HSBC Global Asset Management global strategist Philip Poole has an overweight position in Russia, with 30 per cent invested in Russian companies, in his £786m HSBC GIF Bric equity fund.
He says the retracement on gains following the election is not just attributable to the political instability after Putin’s victory, which saw opposition activists protest that the election was marred by fraud.
Poole says: “Russian markets fell on March 5 but that was in part due to a global market correction that happened because China downgraded its growth and there were fears about Greek swap debt. Russia is not immune from that as a high-beta market and so it will move in tandem with other markets that sell off when there is risk aversion.
“The Russian market has started to re-rate. I think some, if not all, of the recent political uncertainty will ease following the election. I see the protests as likely to lead to reform.”
Poole says volatility in the Russian market should not deter investors.
He says: “Russia is perceived as a higher-risk market and so it is susceptible to big swings but Russia was the cheapest market compared with other emerging markets last year.”
Jupiter head of emerging Europe Elena Shaftan (pictured) says she is more optimistic about the Russian market this year. She has added 7 per cent to Russian equities in the £368m Jupiter Emerging European opportunities fund, moving from a 4 per cent overweight in Russia at the end of last year to an 11 per cent overweight position.
She says: “Since the beginning of the year, our confidence in the Russian market has grown.
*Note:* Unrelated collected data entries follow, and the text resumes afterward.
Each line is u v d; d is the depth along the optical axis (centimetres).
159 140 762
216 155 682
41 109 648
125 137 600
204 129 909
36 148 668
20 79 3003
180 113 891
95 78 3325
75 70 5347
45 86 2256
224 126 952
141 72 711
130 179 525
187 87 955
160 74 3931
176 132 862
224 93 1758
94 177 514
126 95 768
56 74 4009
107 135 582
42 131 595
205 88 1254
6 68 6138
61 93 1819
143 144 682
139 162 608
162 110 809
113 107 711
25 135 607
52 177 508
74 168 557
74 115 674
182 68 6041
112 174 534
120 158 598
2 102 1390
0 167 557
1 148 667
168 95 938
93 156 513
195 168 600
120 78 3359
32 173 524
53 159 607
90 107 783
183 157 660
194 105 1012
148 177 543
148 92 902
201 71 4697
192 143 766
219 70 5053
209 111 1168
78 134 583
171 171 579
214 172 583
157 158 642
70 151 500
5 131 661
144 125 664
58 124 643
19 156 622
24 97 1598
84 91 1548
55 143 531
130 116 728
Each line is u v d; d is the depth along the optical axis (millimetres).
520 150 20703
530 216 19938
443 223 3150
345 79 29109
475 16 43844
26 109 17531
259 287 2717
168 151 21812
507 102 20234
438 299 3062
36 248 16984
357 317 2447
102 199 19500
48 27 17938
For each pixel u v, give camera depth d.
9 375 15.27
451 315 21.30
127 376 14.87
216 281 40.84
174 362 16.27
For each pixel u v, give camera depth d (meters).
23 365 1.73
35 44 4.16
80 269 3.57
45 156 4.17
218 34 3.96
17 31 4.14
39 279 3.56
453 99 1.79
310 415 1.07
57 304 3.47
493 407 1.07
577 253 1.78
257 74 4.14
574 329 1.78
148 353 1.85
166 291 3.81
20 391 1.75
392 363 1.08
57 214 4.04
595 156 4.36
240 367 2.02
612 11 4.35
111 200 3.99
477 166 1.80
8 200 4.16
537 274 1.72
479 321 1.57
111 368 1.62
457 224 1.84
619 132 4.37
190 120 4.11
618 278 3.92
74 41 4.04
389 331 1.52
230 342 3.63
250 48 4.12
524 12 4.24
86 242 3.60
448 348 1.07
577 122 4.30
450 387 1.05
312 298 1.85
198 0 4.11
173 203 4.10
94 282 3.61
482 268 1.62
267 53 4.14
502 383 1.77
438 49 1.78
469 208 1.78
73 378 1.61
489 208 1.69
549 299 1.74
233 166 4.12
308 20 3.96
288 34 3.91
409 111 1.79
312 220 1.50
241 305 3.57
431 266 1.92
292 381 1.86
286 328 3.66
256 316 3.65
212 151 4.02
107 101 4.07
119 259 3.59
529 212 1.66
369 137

The economy is accelerating, driven by household consumption and investment, while inflation and unemployment are sharply down.”
Shaftan says risk aversion in global markets has abated this year and valuations are at historically depressed levels with a great deal of pessimism already priced in.
She says: “The lack of appetite for Russia last year was illustrated by the spectacular breakdown of the direct correlation between the Russian equity market and the oil price. While oil increased by 20 per cent, the Russian market actually fell by around the same amount.”
Oil price has historically been correlated with the performance of the Russian stockmarket, as Russia is a big producer and exporter of oil.
Following this shift, Shaftan has been adding to Russian oil pump company HMS in the Jupiter Emerging European opportunities fund.
She says: “Like many smaller companies, it has been ignored by the market in recent months, yet the company enjoys high margins thanks to its dominant position in its home market, where Russia’s idiosyncratic technological standards present powerful barriers to entry.”
Shaftan says once risk appetite normalises, this is exactly the kind of highquality small-cap growth stock that investors are likely to favour.
She adds: “With the company trading on a price to earnings multiple of five times with a 4.5 per cent dividend yield, the potential for a re-rating is significant.”
Aberdeen Asset Management emerging market fund manager Viktor Szabo says Russia has been relying too heavily on ever increasing commodity prices. He says: “The government has depended on this characteristic for too long to dictate fiscal policy and any reversal of this trend would have severe repercussions for the country’s growth prospects.”
He adds that the upturn in Russian equities is not sustainable, as Russia is still facing political instability.
He says: “While Putin and his followers are celebrating the start of his new presidential term, the voices claiming political fraud are being heard loudly and protests challenging the authority of his leadership continue. If political uncertainty spreads throughout the middle classes then we are likely to see further volatility in the stock-market which could be played out over months rather than weeks.”
Rowan Dartington head of collectives Tim Cockerill agrees that reinvestment is an issue for companies in Russia. Cockerill says the government can influence where some companies invest profit, such as oil companies, which may not always be in the interest of shareholders.
He adds: “In terms of companies to invest in, quality of management is key, alongside with being wary of cross business holdings, where directors take money out of one company to fund another.”
He concludes that Russia funds are suitable for the highest-risk investor, as are Emerging Europe funds which are usually heavily weighted towards Russia.
Bestinvest senior investment adviser Adrian Lowcock says: “If investors are looking to specifically increase their Russian exposure, then we prefer Emerging European over pure Russian funds. This allows investors to access Russia but also the fund manager can decide when and how to alter their exposure to the region and is not restricted to investing in just one country.”
Lowcock also points out that Emerging European funds are currently dominated by Russia exposure, so Bestinvest would recommend this approach as secondary to a core global emerging markets fund.